The stability interface DFAX method determines the DFAX for each transmission facility that comprises the interface in the same manner as the existing solution-based DFAX cost allocation methodology, PJM said.
The solution-based DFAX calculation quantifies the percent usage of flow on a facility by each load zone, and that percentage is then used to formulate a cost allocation to each load zone, PJM said. Under the solution-based DFAX, the calculation of the DFAX for each transmission zone and merchant transmission facility with firm transmission withdrawal rights is based on its use of the upgrade to deliver PJM generation to serve its load. PJM added that it uses the annual RTEP starting base case to develop all DFAX values for new RTEP enhancements or expansions. A DFAX represents a measure of the use of the upgrade by each megawatt of a zone’s load served by a megawatt of PJM generation, as determined by power flow analysis, PJM said.

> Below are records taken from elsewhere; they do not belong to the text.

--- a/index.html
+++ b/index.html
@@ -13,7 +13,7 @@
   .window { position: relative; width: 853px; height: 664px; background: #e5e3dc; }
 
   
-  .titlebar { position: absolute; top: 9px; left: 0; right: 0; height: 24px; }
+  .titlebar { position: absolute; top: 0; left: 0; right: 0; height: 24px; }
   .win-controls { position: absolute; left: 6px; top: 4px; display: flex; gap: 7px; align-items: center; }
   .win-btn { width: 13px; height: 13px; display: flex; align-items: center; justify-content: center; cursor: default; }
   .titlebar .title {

Under the stability interface DFAX, DFAX values that are not in the same direction as the predominant hourly usage are ignored, PJM said, adding that the DFAX for each zone is multiplied by the peak load of the zone. For each zone, the megawatt impacts on each facility making up the interface are added together, PJM said, noting that those megawatt impacts for each zone form the basis for the allocation.
Using the stability interface approach to identifying beneficiaries, geographically, the cost allocations for the Artificial Island project are, for instance: PSEG – 42.06%; PECO – 19.94%; JCPL – 13%; AEC – 7.31%; and DPL – 6.94%.

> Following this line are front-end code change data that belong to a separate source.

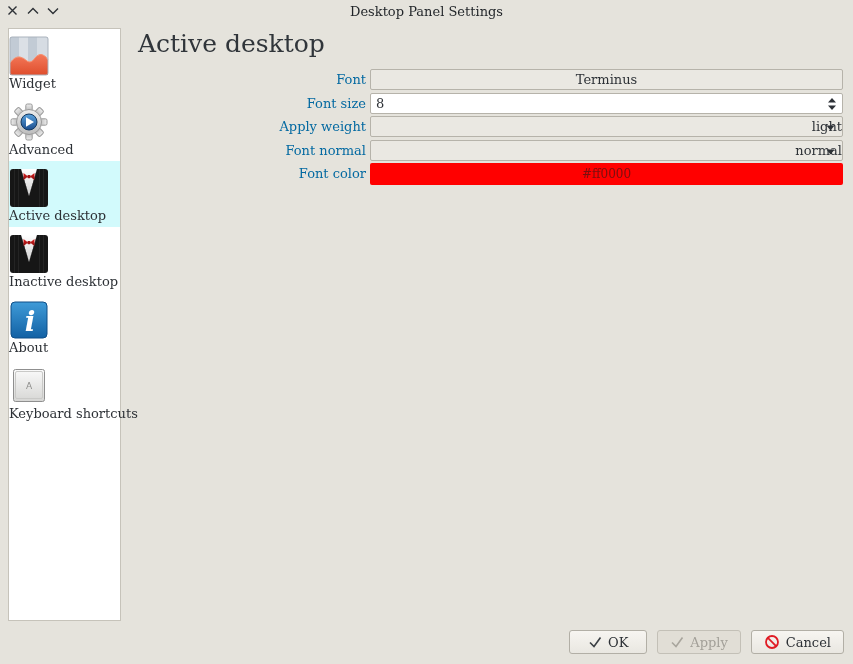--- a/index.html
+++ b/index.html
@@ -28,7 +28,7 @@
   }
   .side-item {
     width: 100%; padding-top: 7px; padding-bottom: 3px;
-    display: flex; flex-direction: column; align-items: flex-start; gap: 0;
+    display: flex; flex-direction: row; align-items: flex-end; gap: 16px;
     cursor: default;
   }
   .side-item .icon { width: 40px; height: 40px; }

The stability deviation method identifies beneficiaries of projects by identifying loads that are impacted by critical faults that are evaluated to assess the stability performance of a generator or cluster of generators, PJM added.
The critical faults or disturbances, such as the failure of a transmission line or piece of substation equipment, that are typically evaluated to assess the stability of a generator, may involve more severe disturbances that are removed very quickly or less severe disturbances that take longer to be removed, both of which are evaluated under maintenance conditions, PJM said.
Power system engineers often describe the voltages at a given substation as a magnitude and an associated angle with respect to the common reference, PJM said, noting that the change in the angle of the voltage is higher for substations that are more impacted by the disturbance or stability event. The stability deviation method uses that angle change as a basis to identify those most impacted by the disturbance as the beneficiaries of the stability project, PJM said.
The first step with that method is to perform a transient stability study for the worst-fault conditions and monitor the angle deviation at each PJM substation, PJM said, noting that mathematically, every location on the electric grid will experience some measureable angular deviation, even if very small.
Substations with angle deviations of less than 25% of the largest angle deviation would be ignored, PJM said. The angle deviation at each substation is multiplied by the load at the substation and summed with all of the other substations in a transmission zone, and that establishes a load-weighted angle deviation for each transmission zone, PJM said.
Among other things, PJM said that the total load-weighted angle deviations for each transmission zone would then represent the aggregate impact of the disturbance on the customer load in the zone and form the basis for the allocation.
Using the stability deviation approach to identifying beneficiaries, geographically, the cost allocations for the Artificial Island project are, for instance: PSEG – 18.86%; PECO – 15.17%; PPL – 12.53%; JCPL – 12.38%; DPL – 10.36%; and AEC – 7.24%.